Scales encode variables into visual properties. But in order to read a visualisation, the viewer needs to be able to do the the reverse and decode the visual properties back into variable values. This means that users should be able to read data values from a plot. The chart elements that make this possible are called **guides**.
Guides can be looked at as the visual representation of scales. Scales on their own are just abstract functions that return values in the output range based on values of the input domain. Guides make this functionality of scales visible, and let the viewer perform the decoding of the values. So, all the representations of scales you saw in the previous section in this module… are actually guides.
For the x
and y
position aesthetics, guides are axes. On an axis, the values that are marked are called ticks. Ticks have tick labels: the text elements showing the tick values. They can also have small tick marks, or a grid line spanning the whole chart.
An x axis with 11 ticks representing a linear scale with an input domein of [0, 100]. Source: observablehq.com/@observablehq/plot-scales
For all other aesthetics, the guide is a legend
. Probably the most common legends are colour legends. They help the viewer distinguish between categories and time series in a visualisation.
In this visualisation, the legend in the top left is the key for the reader to know which bar fill colour represents the male and female population in each age category (which is encoded in the y aesthetic).

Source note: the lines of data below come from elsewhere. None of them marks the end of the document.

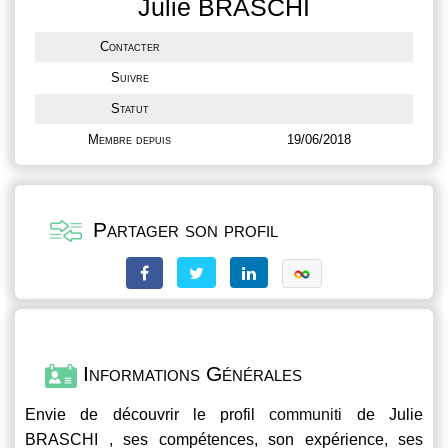
Julie BRASCHI
Contacter
Suivre
Statut
Membre depuis
19/06/2018
Partager son profil
Informations Générales
Envie de découvrir le profil
communiti
de Julie
BRASCHI , ses compétences, son expérience, ses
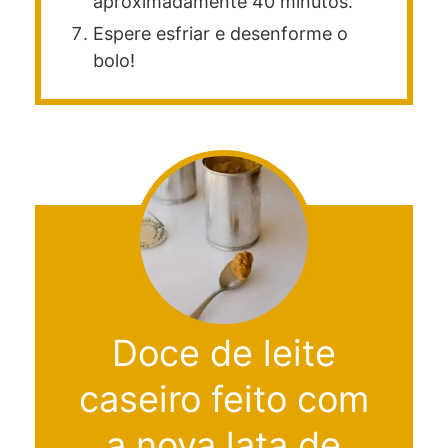
aproximadamente 40 minutos.
Espere esfriar e desenforme o
bolo!
Doce de leite
caseiro feito com
a nova lata de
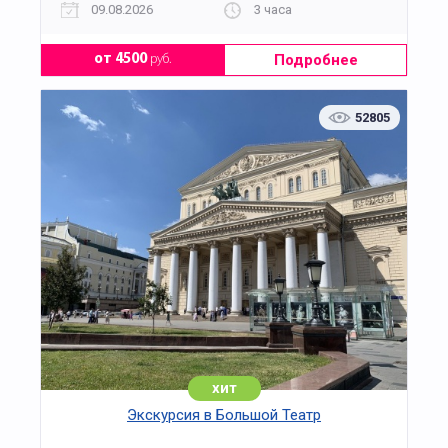
09.08.2026
3 часа
Подробнее
от 4500
руб.
52805
хит
Экскурсия в Большой Театр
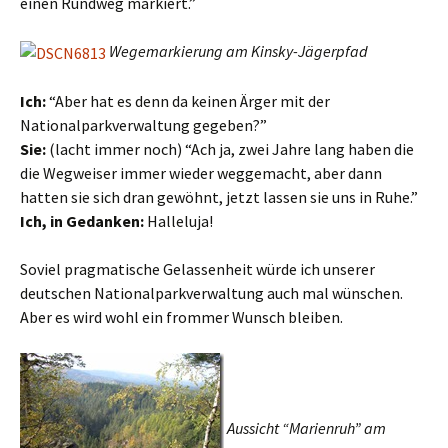
einen Rundweg markiert.”
Wegemarkierung am Kinsky-Jägerpfad
Ich:
“Aber hat es denn da keinen Ärger mit der
Nationalparkverwaltung gegeben?”
Sie:
(lacht immer noch) “Ach ja, zwei Jahre lang haben die
die Wegweiser immer wieder weggemacht, aber dann
hatten sie sich dran gewöhnt, jetzt lassen sie uns in Ruhe.”
Ich, in Gedanken:
Halleluja!
Soviel pragmatische Gelassenheit würde ich unserer
deutschen Nationalparkverwaltung auch mal wünschen.
Aber es wird wohl ein frommer Wunsch bleiben.
Aussicht “Marienruh” am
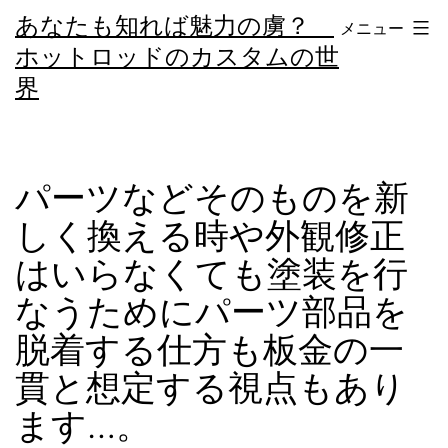
コ
あなたも知れば魅力の虜？
メニュー
ン
ホットロッドのカスタムの世
テ
界
ン
ツ
へ
パーツなどそのものを新
ス
しく換える時や外観修正
キ
はいらなくても塗装を行
ッ
なうためにパーツ部品を
プ
脱着する仕方も板金の一
貫と想定する視点もあり
ます…。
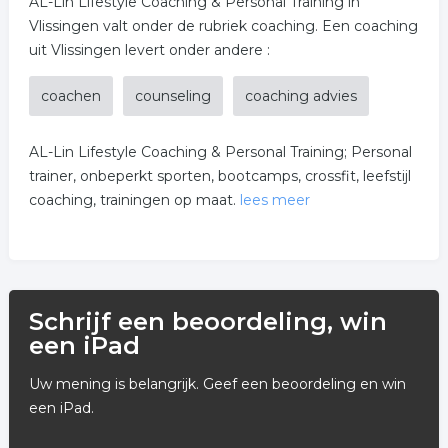
AL-Lin Lifestyle Coaching & Personal Training in
Vlissingen valt onder de rubriek coaching. Een coaching
uit Vlissingen levert onder andere :
coachen
counseling
coaching advies
AL-Lin Lifestyle Coaching & Personal Training; Personal
trainer, onbeperkt sporten, bootcamps, crossfit, leefstijl
coaching, trainingen op maat.
lees meer
Bij Al-Lin sport u nu onbeperkt voor maar €30,- per
maand. Meld je nu aan voor een gratis proefles.
De trainingen vinden plaats in: Mercuriusweg 13 te
Schrijf een beoordeling, win
Vlissingen
een iPad
Uw mening is belangrijk. Geef een beoordeling en win
een iPad.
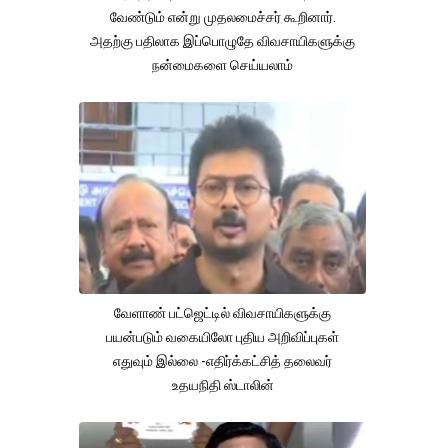
வேண்டும் என்று முதலமைச்சர் கூறினார்.
அதற்கு பதிலாக இப்பொழுதே விவசாயிகளுக்கு
நன்மைகளை செய்யலாம்
வேளாண் பட்ஜெட்டில் விவசாயிகளுக்கு
பயன்படும் வகையிலோ புதிய அறிவிப்புகள்
எதுவும் இல்லை -எதிர்க்கட்சித் தலைவர்
உதயநிதி ஸ்டாலின்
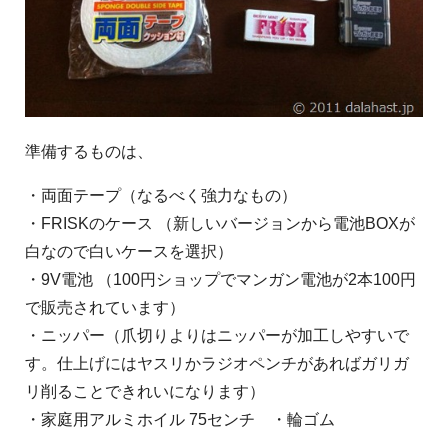
準備するものは、
・両面テープ（なるべく強力なもの）
・FRISKのケース （新しいバージョンから電池BOXが
白なので白いケースを選択）
・9V電池 （100円ショップでマンガン電池が2本100円
で販売されています）
・ニッパー（爪切りよりはニッパーが加工しやすいで
す。仕上げにはヤスリかラジオペンチがあればガリガ
リ削ることできれいになります）
・家庭用アルミホイル 75センチ ・輪ゴム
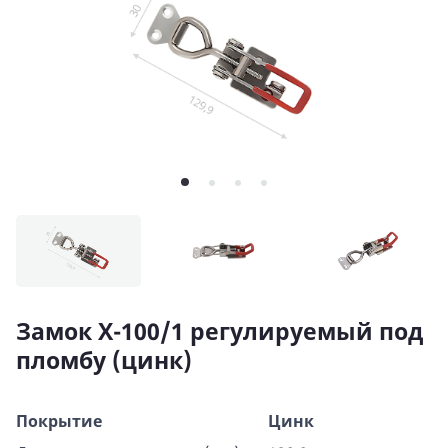
Замок X-100/1 регулируемый под
пломбу (цинк)
Покрытие
Цинк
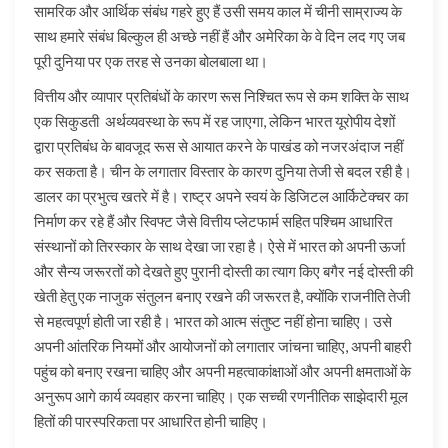
सामरिक और आर्थिक संबंध गहरे हुए हैं उसी समय काल में चीनी साम्राज्य के
साथ हमारे संबंध बिल्कुल ही अच्छे नहीं हैं और अमेरिका के वे दिन लद गए जब
पूरी दुनिया पर एक तरह से उनका बोलबाला था।
वित्तीय और व्यापार प्रतिबंधों के कारण रूस निश्चित रूप से कम शक्ति के साथ
एक सिकुडती अर्थव्यवस्था के रूप में रह जाएगा, लेकिन भारत यूरोपीय देशों
द्वारा प्रतिबंध के बावजूद रूस से आयात करने के पाखंड को नजरअंदाज नहीं
कर सकता है। चीन के लगातार विस्तार के कारण दुनिया तेजी से बदल रही है।
डालर का प्रभुत्व खतरे में है। राष्ट्र अपने स्वयं के डिजिटल आर्किटेक्चर का
निर्माण कर रहे हैं और स्विफ्ट जैसे वित्तीय प्लेटफार्म सहित पश्चिम आधारित
संस्थानों को तिरस्कार के साथ देखा जा रहा है। ऐसे में भारत को अपनी ऊर्जा
और सैन्य जरूरतों को देखते हुए पुरानी दोस्ती का त्याग किए बगैर नई दोस्ती की
खेती हेतु एक नाजुक संतुलन बनाए रखने की जरूरत है, क्योंकि राजनीति तेजी
से महत्वपूर्ण होती जा रही है। भारत को आत्म संतुष्ट नहीं होना चाहिए। उसे
अपनी आंतरिक नियमों और आयोजनों को लगातार जांचना चाहिए, अपनी बाहरी
पहुंच को बनाए रखना चाहिए और अपनी महत्वाकांक्षाओं और अपनी क्षमताओं के
अनुरूप आगे कार्य व्यवहार करना चाहिए। एक सच्ची रणनीतिक साझेदारी मूल
हितों की पारस्परिकता पर आधारित होनी चाहिए।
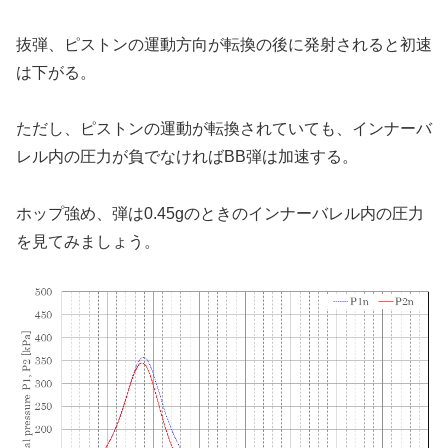
抜弾、ピストンの運動方向が転換の後に発射されると初速
は下がる。
ただし、ピストンの運動が転換されていても、インナーバ
レル内の圧力が負でなければBB弾は加速する。
ホップ強め、弾は0.45gのときのインナーバレル内の圧力
を見てみましょう。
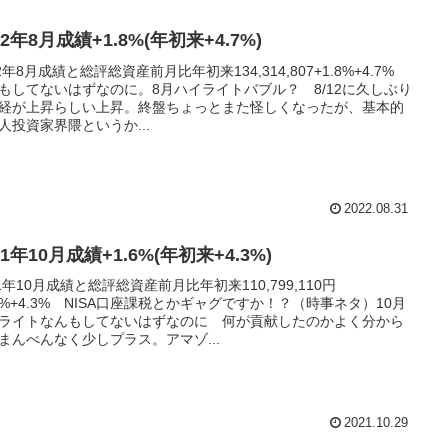
22年8月成績+1.8%(年初来+4.7%)
22年8月成績と総評総資産前月比年初来134,314,807+1.8%+4.7%
もしてないはずなのに。8月ハイライトバブル？ 8/12に久しぶり
経が上昇らしい上昇。終盤ちょっとまた怪しくなったが、基本的
人投資家界隈というか...
2022.08.31
21年10月成績+1.6%(年初来+4.3%)
21年10月成績と総評総資産前月比年初来110,799,110円
.6%+4.3% NISA口座課税とかギャグですか！？（時事ネタ）10月
ライトなんもしてないはずなのに 何が貢献したのかよく分から
まんべんなく少しプラス。アマゾ...
2021.10.29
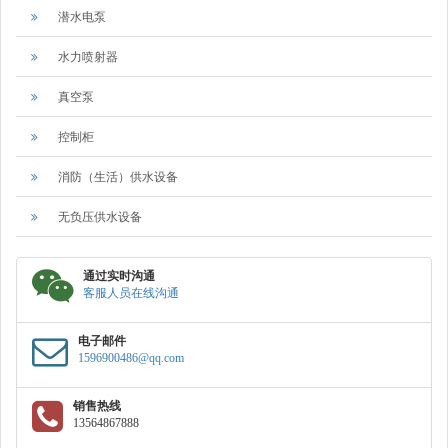
潜水电泵
水力喷射器
真空泵
控制柜
消防（生活）供水设备
无负压供水设备
通过实时沟通
客服人员在线沟通
电子邮件
1596900486@qq.com
销售热线
13564867888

Source: vega.github.io/vega-lite/examples/bar_diverging_stack_population_pyramid.html
When a continuous variable is binned, the colour legend can show the number of bins and their boundaries.
Source: vega.github.io/vega-lite/docs/bin.html
When a continuous variable is mapped to colour without binning, the resulting legend is a colour gradient.
Source: observablehq.com/@observablehq/plot-legends
When a categorical variable is mapped to the shape aesthetic, a plot needs a shape legend to let the user decode the chart.
Source: vega.github.io/vega-lite/docs/legend.html
When a variable is double encoded and mapped to the shape and colour aesthetics simultainuously, the legends for both aesthetics can be combined.
Source: vega.github.io/vega-lite/docs/legend.html
A size legend uses scaled legend symbols to let viewers estimate the values the different sizes of the used geometry represent.
Source: vega.github.io/vega-lite/examples/circle_binned.html
On rare occasions, variables are mapped to the opacity aesthetic. On those occasions, an opacity legend is needed for the reader.
Source: vega.github.io/vega-lite/examples/circle_binned.html
Mapping variables to the opacity aesthetic is rare because opacities are quite hard to decode for viewers. In most cases, mapping to the fill colour aesthetic works better.
Source: vega.github.io/vega-lite/examples/circle_binned.html
Other aesthetics, like stroke colour and stroke width, also have their own legends.